山田航 「現代歌人ファイル」 感想の注意書きです。
飯田有子
純粋悪夢再生機鳴るたそがれのあたしあなたの唾がきらい
この歌はスガシカオの『アイタイ』に似てるなー。「あなたの唾がきらい」なのにキスしてんだよ。あー、粘膜とか気持ち悪い、って思いながらセックスしてんの。多分、ご飯食べるのもきらいだしロマンスもきらいなんだろうな。解説には「少女期独特の過剰な潔癖さ」とありますが、この感覚は分かる気がします。内臓的なるものが全て嫌なんだよね。自分の中から血が出ることが許せなかったり。
なんかこの歌の「純粋悪夢再生機」に、ホラー映画『リング』とかに出てきそうな、無声でモノクロの映像を連想しました。
たすけて枝毛姉さんたすけて西川毛布のタグたすけて夜中になで回す顔
この「夜中になで回す顔」って、「枝毛姉さん」の顔なのかな?それとも自分の顔?全然違う誰かの顔?解説には
おぞましいものにまで助けを求めようとする切迫した世界観は、精神に来るタイプのホラー映画のようである。
とあるのですが、意味がよく分かりませんでした。夜中に何でもいいから助けを求めたくなる、という切迫した状況と一般化してとらえてもいいのでしょうか。それともそんなつまらない読みは許されないのでしょうか…。なんかすごい有名な歌みたいなのですが…。

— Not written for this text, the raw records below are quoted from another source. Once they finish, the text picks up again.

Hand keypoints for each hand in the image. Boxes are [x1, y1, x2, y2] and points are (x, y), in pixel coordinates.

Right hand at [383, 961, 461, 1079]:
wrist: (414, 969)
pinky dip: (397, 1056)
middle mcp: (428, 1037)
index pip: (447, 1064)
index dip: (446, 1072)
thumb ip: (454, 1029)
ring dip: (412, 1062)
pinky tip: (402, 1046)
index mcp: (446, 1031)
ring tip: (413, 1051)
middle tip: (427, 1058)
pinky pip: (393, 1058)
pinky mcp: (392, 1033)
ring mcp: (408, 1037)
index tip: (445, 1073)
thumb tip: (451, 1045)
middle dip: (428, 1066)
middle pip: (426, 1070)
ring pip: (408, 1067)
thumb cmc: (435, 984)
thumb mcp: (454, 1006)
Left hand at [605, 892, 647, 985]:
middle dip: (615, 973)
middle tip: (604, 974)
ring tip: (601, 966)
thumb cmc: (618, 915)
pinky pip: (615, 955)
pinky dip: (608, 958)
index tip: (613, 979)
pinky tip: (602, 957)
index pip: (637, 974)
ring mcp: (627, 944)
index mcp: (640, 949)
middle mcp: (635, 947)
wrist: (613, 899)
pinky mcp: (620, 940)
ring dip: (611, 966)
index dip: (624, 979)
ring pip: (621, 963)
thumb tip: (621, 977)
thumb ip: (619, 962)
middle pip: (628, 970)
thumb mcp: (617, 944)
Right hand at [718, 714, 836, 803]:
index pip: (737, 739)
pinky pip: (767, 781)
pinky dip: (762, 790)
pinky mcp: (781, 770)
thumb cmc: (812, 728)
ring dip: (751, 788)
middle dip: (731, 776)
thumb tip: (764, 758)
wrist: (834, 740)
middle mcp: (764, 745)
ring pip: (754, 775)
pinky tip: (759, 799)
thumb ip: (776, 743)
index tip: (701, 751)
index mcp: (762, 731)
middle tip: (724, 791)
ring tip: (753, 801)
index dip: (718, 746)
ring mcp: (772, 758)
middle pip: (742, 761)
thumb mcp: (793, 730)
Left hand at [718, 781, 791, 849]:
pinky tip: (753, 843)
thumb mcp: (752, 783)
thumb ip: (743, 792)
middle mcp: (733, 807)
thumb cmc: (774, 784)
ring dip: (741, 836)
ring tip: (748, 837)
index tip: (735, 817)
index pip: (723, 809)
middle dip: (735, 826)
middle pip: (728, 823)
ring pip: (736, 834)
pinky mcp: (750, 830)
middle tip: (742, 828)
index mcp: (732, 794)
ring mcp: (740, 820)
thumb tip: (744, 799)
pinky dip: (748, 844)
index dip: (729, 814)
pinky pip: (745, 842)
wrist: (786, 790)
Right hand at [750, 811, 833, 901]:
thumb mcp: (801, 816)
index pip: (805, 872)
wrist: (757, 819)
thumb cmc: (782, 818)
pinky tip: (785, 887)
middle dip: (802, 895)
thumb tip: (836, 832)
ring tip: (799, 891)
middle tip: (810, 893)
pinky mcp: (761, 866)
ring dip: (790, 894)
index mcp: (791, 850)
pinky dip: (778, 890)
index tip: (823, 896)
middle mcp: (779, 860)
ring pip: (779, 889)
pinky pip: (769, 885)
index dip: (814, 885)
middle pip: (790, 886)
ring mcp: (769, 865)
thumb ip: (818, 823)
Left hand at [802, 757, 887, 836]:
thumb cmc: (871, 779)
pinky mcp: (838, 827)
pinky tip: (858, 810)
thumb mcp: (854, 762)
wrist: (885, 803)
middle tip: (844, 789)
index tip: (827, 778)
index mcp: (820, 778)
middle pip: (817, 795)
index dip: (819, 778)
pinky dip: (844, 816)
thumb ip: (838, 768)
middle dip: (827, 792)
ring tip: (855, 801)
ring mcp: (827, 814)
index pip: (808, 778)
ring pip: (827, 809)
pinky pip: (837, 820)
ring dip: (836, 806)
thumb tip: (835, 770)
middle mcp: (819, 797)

さるぐつわあたしにかける手の甲のにおいでぜったい見分けてあげる
「さるぐつわ」なんで全然違うんですけど、キスしてリップクリームのフレイバーを当てるゲームあったような…と思ってググったら男同士の動画ばっかりヒットして驚愕した。しかしこの場合「見分ける」必要があるのだから、「さるぐつわ」をかけてくる候補は複数いるということか?だって「だーれだ♡」系って、こんなことやるやつお前しかおらんやろ、ってのが前提じゃねーの(笑)?
なんかどうもこれ系の歌に対して自分の向き合い方が真剣さに欠けますね…。くだらない連想しか浮かんでこないわ…。仕方ないので素晴らしい解説をご覧ください(笑)。
飯田の歌は次から次へと悪夢ばかり映し出す映写機のようである。そしてそれは悪意から生まれてくるものではない。「たすけて」というとてつもなく純粋な叫びが根底にあるのだ。思春期前後の少女の潔癖と孤独をグロテスクともいえる方法で切り取った手腕は、実に鮮やかなものであるといえる。
それにしても、(歌集の中ではどうか分からないのですが)ここで紹介されている歌はいずれも未成年の女の子がイメージされる内容です。中澤系と同じで、ある年代で出会っていたらすっごく刺さったんだろうなーと思う反面、今現在の感性では刺さってこないのが悲しいな…。「思春期前後」、要は中二の痛みなんですよ…。言葉がピュアすぎて、すでに若くない自分には読むのがつらいです。こういう歌を大人になってから詠めるのがすごいなって思うけど、詠み続けるのは難しいんじゃないかなって気もします。『林檎貫通式』以降はどういう歌を詠んでいるのか、気になる歌人です。